The six–foot drivers were hammering their way to San Bernardino and the Mohave wastes, but this was no grade for speed. That would come later. The heat of the desert followed the heat of the hills as they turned east to the Needles and the Colorado River. The car cracked in the utter drouth and glare, and they put crushed ice to Mrs. Cheyne's neck, and toiled up the long, long grades, past Ash Fork, towards Flagstaff, where the forests and quarries are, under the dry, remote skies. The needle of the speed–indicator flicked and wagged to and fro; the cinders rattled on the roof, and a whirl of dust sucked after the whirling wheels. The crew of the combination sat on their bunks, panting in their shirtsleeves, and Cheyne found himself among them shouting old, old stories of the railroad that every trainman knows, above the roar of the car. He told them about his son, and how the sea had given up its dead, and they nodded and spat and rejoiced with him; asked after "her, back there," and whether she could stand it if the engineer "let her out a piece," and Cheyne thought she could. Accordingly, the great fire–horse was "let 'ut" from Flagstaff to Winslow, till a division superintendent protested.
But Mrs. Cheyne, in the boudoir stateroom, where the French maid, sallow–white with fear, clung to the silver door–handle, only moaned a little and begged her husband to bid them "hurry." And so they dropped the dry sands and moon–struck rocks of Arizona behind them, and grilled on till the crash of the couplings and the wheeze of the brake–hose told them they were at Coolidge by the Continental Divide.
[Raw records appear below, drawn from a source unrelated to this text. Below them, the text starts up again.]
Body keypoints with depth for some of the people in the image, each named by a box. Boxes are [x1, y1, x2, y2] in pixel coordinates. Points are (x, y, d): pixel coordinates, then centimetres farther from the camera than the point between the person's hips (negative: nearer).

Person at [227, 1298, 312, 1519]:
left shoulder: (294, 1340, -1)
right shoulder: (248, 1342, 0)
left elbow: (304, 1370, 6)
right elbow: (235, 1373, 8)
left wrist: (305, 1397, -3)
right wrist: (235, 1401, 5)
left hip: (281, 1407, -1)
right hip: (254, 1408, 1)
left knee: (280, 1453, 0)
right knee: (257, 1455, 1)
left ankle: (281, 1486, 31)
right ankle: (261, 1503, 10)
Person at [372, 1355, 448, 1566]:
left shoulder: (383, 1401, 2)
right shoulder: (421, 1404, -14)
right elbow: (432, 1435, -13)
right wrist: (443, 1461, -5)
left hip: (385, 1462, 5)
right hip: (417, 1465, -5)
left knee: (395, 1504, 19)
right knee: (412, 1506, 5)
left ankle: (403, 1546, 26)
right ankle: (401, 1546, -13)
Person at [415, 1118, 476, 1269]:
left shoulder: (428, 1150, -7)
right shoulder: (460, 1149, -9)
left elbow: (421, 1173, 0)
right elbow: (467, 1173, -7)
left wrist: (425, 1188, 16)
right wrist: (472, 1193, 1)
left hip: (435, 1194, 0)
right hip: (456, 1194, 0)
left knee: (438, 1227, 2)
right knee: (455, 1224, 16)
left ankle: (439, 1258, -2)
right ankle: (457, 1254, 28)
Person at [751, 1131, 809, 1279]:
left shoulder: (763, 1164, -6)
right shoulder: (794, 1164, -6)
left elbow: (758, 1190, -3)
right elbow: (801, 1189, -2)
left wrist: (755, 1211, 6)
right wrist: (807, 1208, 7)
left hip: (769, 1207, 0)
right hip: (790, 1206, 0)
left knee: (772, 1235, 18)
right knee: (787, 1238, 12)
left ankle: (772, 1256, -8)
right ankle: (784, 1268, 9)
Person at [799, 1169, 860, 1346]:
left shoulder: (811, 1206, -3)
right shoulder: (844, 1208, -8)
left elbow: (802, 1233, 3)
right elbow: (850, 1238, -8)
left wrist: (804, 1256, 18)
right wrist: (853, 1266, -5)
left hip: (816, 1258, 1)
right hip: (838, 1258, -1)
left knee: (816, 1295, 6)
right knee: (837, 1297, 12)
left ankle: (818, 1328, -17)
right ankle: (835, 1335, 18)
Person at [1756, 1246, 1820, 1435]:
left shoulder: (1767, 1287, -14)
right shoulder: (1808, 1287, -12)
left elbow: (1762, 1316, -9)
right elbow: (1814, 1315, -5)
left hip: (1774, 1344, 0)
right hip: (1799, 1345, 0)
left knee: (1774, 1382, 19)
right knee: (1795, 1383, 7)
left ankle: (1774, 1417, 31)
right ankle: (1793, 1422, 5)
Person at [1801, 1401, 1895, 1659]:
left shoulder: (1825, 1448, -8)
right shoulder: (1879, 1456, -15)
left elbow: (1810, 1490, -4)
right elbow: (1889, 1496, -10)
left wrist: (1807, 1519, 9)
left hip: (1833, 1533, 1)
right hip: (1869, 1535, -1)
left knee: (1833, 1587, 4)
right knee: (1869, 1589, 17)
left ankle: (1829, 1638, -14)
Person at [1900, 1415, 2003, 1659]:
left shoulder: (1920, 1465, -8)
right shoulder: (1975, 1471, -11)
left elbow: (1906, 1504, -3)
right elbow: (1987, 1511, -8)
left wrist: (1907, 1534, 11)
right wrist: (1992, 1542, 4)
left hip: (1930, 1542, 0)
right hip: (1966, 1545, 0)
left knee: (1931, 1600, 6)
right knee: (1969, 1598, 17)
Three bold and experienced men—cool, confident, and dry when they began; white, quivering, and wet when they finished their trick at those terrible wheels—swung her over the great lift from Albuquerque to Glorietta and beyond Springer, up and up to the Raton Tunnel on the State line, whence they dropped rocking into La Junta, had sight of the Arkansaw, and tore down the long slope to Dodge City, where Cheyne took comfort once again from setting his watch an hour ahead.